La mera violazione delle prescrizioni contenute nelle autorizzazioni è punita ai sensi del comma 4 della medesima norma con pene ridotte della metà.

Lo smaltimento di rifiuti diversi di quelli autorizzati costituisce mancanza dell'autorizzazione. L'autorizzazione si riferisce ad uno specifico sito. Non esistono forme di autorizzazione in sanatoria.

 

Le materie prime secondarie possono essere avviate ad attività di recupero nel luogo di produzione previa comunicazione di inizio attività alla provincia. L'art. 256, comma 1, punisce l'esercizio di tali attività in assenza della prescritta comunicazione. 

 

L'art. 212 prevede che per svolgere determinate attività in materia di gestione di rifiuti bisogna essere iscritti nell'apposito albo nazionale dei gestori ambientali. Anche la mancata iscrizione nell'albo costituisce reato (art. 256, c. 1) parimenti al venir meno dei requisiti richiesti (comma 4).

 

Il "traffico illecito di rifiuti" è una contravvenzione prevista dall'art. 259, c. 1, e consiste nella spedizione transfrontaliera di rifiuti in contrasto con le regole stabilite dalla normativa comunitaria.
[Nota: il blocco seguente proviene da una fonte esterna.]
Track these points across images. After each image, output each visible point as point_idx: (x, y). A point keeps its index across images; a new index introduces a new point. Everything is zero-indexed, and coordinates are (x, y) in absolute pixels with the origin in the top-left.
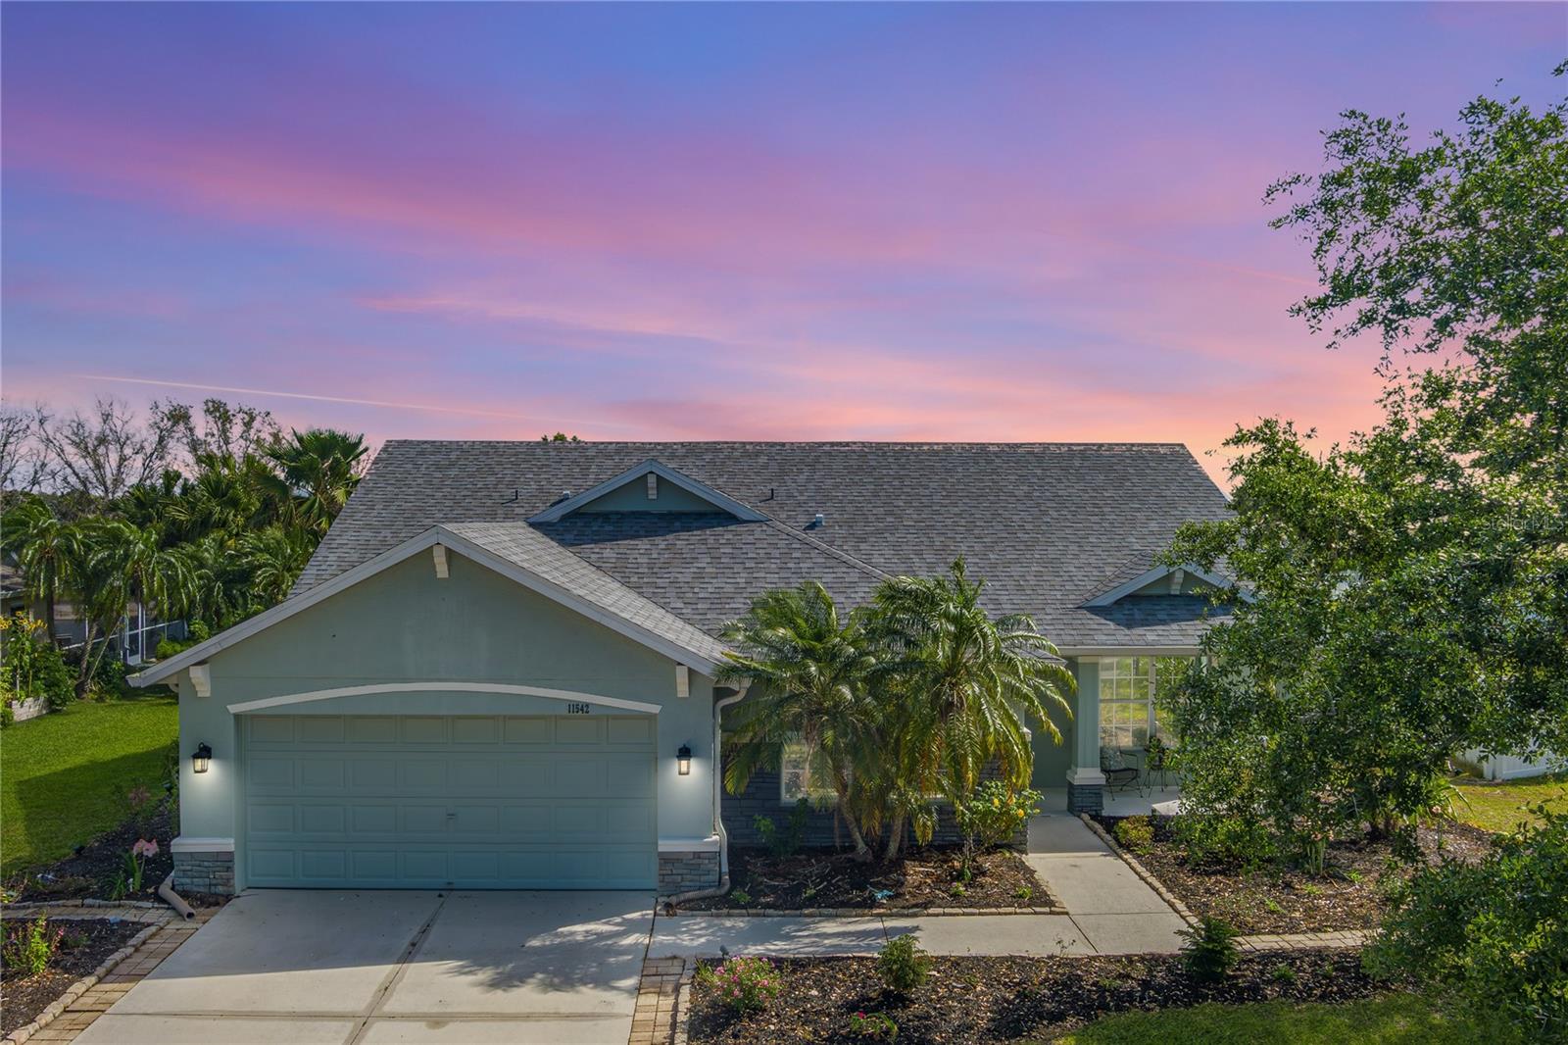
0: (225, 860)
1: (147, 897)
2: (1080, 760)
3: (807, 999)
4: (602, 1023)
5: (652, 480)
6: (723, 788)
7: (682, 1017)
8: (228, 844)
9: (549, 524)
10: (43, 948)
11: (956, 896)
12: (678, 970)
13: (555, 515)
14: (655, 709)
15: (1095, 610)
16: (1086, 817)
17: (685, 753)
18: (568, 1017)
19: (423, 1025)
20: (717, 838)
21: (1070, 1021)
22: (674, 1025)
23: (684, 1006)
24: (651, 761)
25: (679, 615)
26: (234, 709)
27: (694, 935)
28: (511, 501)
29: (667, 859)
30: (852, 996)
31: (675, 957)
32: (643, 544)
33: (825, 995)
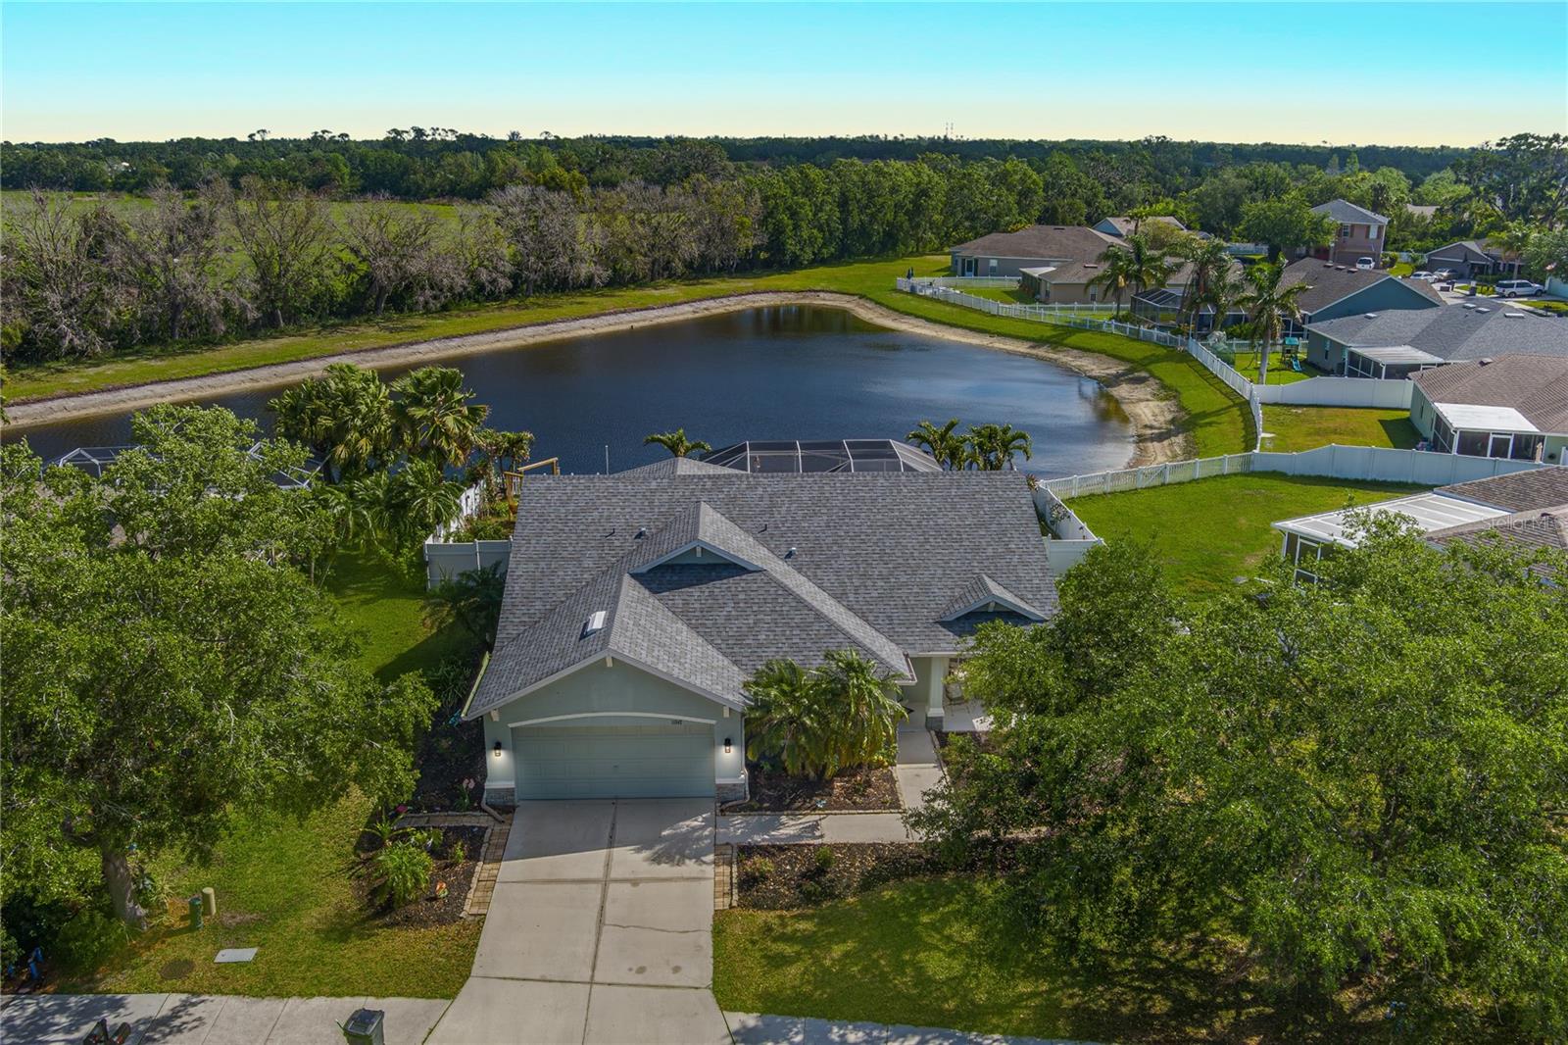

Si tratta di spedizioni senza notifica, comunicazioni, autorizzazioni alle autorità competenti, o effettuate in modo che che lo smaltimento risulti in contrasto con la normativa comunitaria. Alla sentenza di condanna per traffico e trasporto illecito dei rifiuti segue la confisca dei mezzi di trasporto utilizzati (art. 259 c. 2).

 

Il d.lgs. 152/2006 prevede altri reati in materia di rifiuti che concernono la tenuta degli appositi registri (art. 258), le attività organizzate per il traffico illecito di rifiuti, la bonifica dei siti (art. 257). Vi sono inoltre reati posti a tutela dell'inquinamento atmosferico, acustico ed elettromagnetico (art. 279 D.lgs. 152/06). 

 

In generale, si tratta di una disciplina alquanto complessa, da sempre assoggettata a continui interventi legislativi, di cui la difesa dovrà tenere conto nel predisporre la strategia difensiva con il Cliente.